Progress Report May 2023
May we offer you a progress report this fine month?
Tears were shed, monarchies were restored, and we’ve seen a fully functional, multi-stage detachable dropship, complete with cruise missile systems and meat grill in a Zelda game. Truly, nature is healing. If you hadn’t already guessed, this month has been almost entirely monopolized by that pesky blonde princess, but fear not, we did find time between play sessions to work on an avalanche of changes, fixes and improvements.
We’ll save a little something special for the end, but for now, let’s get to it.
We begin this month, not on a certain AAA release, but on the recently released Demon Slayer - Kimetsu no Yaiba. While the art style of the show is very faithfully recreated in videogame format, fans quickly noticed that many models and textures appeared fuzzy, with an almost TV static-like effect.

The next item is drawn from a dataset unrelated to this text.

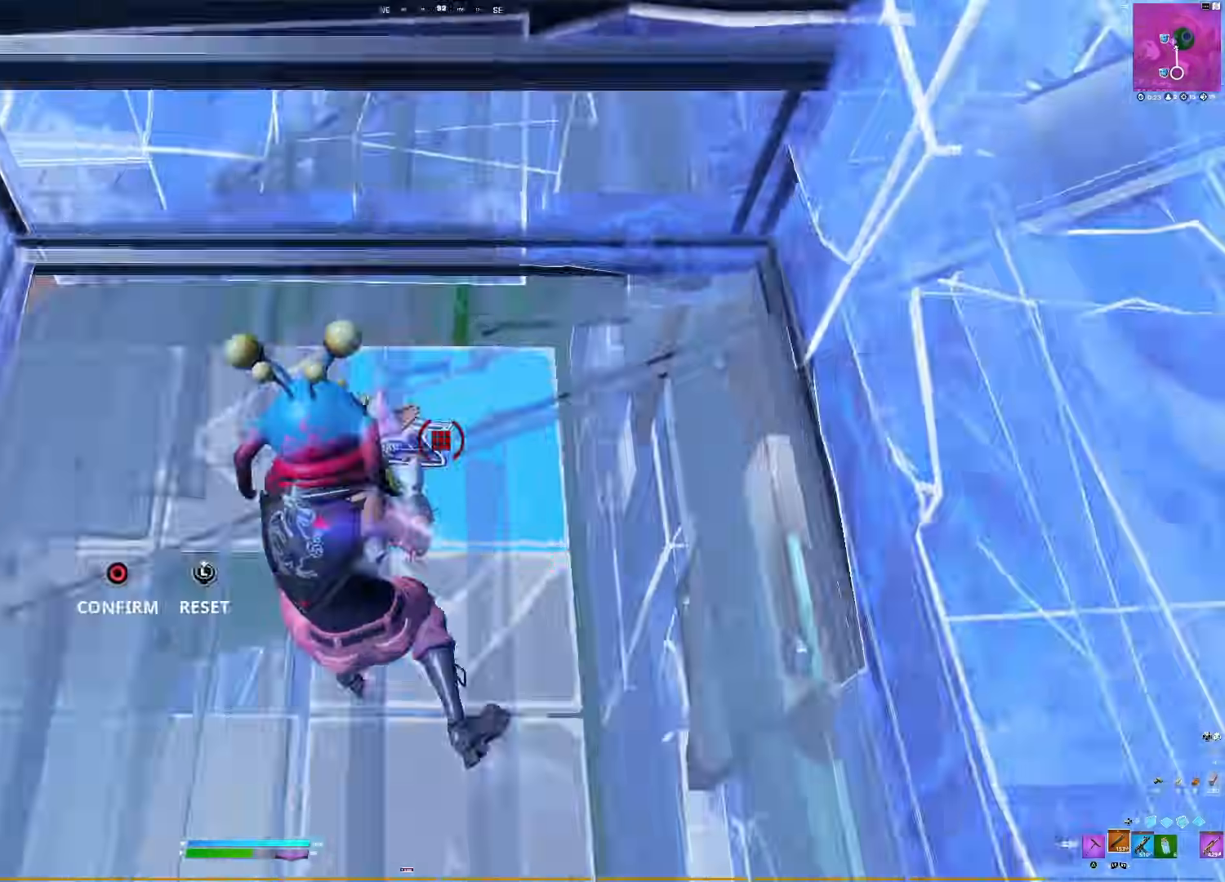
{"buttons": ["DPAD_LEFT"], "right_stick": "right", "events": [[133, "right_stick", "right"], [150, "R1", "up"], [467, "DPAD_LEFT", "down"]]}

As seen above, this haze is caused by an incredibly small floating point error on a shader operation. Within the compiler-optimized output, there was a redundant multiplication operation occurring between `gl_FragCoord.w` and its reciprocal (1/gl_FragCoord.w). While on paper, these should cancel, computers are unfortunately not as simple as pure mathematics. With this multiplication step removed, the floating point error is swept away with it.
How ‘bout we talk about Zelda now? But for the moment, it’s gonna have to be Breath of the Wild. As mentioned last month, the bulk of the performance optimizations for this title came in May with a whole slew of changes that actually did hit the ground running with a couple of other games as well.

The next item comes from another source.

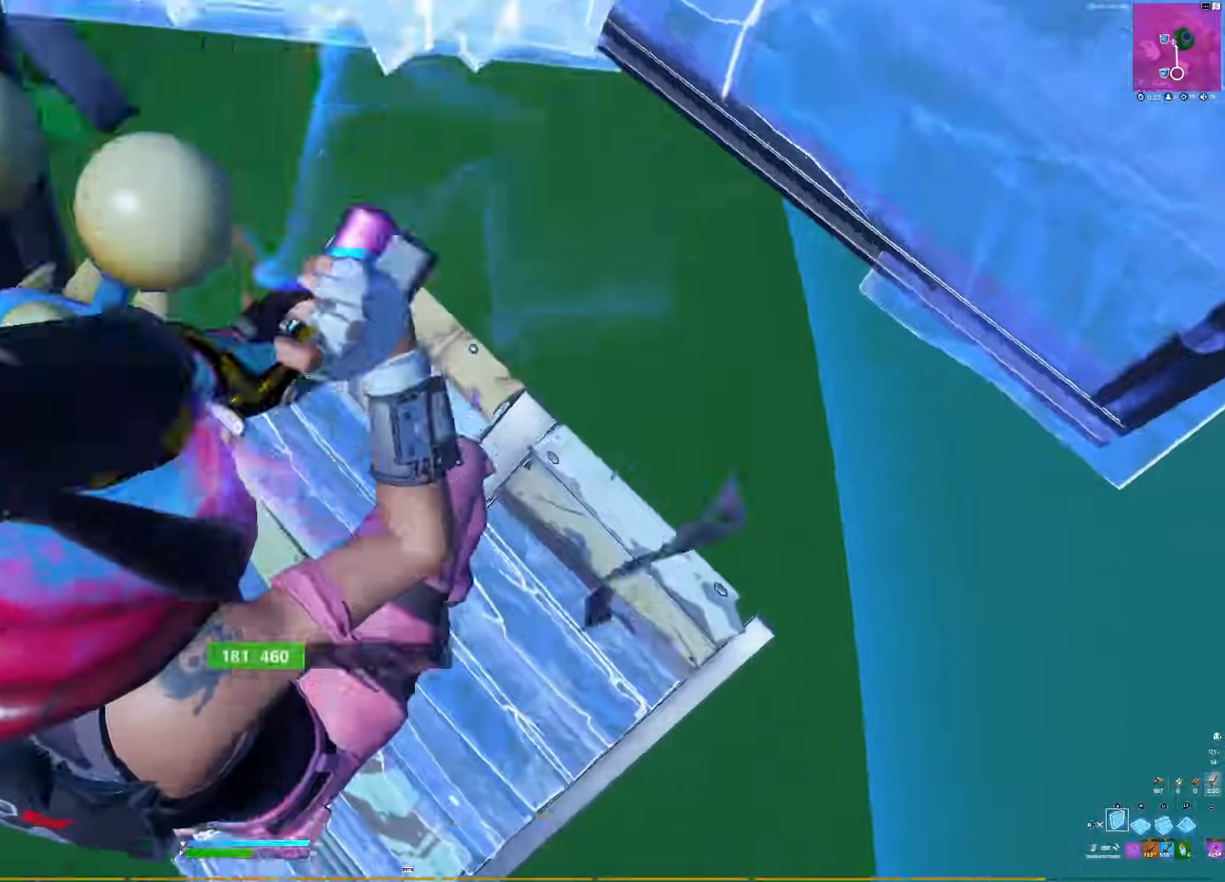
{"buttons": ["DPAD_LEFT"], "right_stick": "up", "events": [[33, "right_stick", "center"], [50, "R1", "down"], [100, "DPAD_LEFT", "up"], [367, "R2", "down"], [383, "R1", "up"], [383, "right_stick", "up"], [467, "DPAD_LEFT", "down"], [483, "R2", "up"]]}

- Rendered textures without any pool reference are now kept alive to avoid recreation. Version 1.6.0 of BotW began to clear/write textures while never actually sampling them, causing a lot of headache for Ryujinx’s texture caching mechanisms.
- Vertex buffer updates and now batched in Vulkan. Avoids individual vertex buffer updates to reduce draw calls. Minor improvement and will vary heavily on the game and GPU driver.
- Granular buffer updates from constant buffer updates are now allowed. Constant buffer updates used to be uploaded as a full 4096-byte chunk; by tracking the offset since the last update, we can only upload the range that represents the newest buffer update. This dramatically reduces the uploaded bytes per frame by almost 50% in Korok Forest.
- Vulkan fence manager and MultiFenceHolder were simplified. There were a number of bottlenecks and slow data structures in use within the MultiFenceHolder that were dramatically cut down. Improved performance in any backend-bottlenecked titles (this is very system and game specific).
- CPU region handle containers were removed. A rather stupid speed-up across the board here as we were accessing CpuRegionHandle objects via an intermediate instead of simply referencing them directly. A very small and simple change, yet due to its huge usage per frame, we saw a non-trivial 5% performance increase in Super Mario Odyssey (a good benchmark for raw drawcount performance).
- Textures that are flushed often are now preemptively flushed to host-imported memory (when available). Breath of the Wild is a huge offender in wastefully reading back data from linear textures; foot placements on terrain, water level at an object's/link's position, even some information used to color underwater terrain and to populate grass. The game basically breaks if you don't do it properly. Performing a preemptive and direct flush of such textures to CPU accessible memory skips a number of waits that the GPU would otherwise perform while the data was being copied around. In an ideal scenario, when the texture layout is linear, it can even skip another step and copy directly to the GPU by importing memory directly. The Legend of Zelda: Skyward Sword HD is also a fiend for reading back texture data to check if the sun is obscured and also sees significant gains here.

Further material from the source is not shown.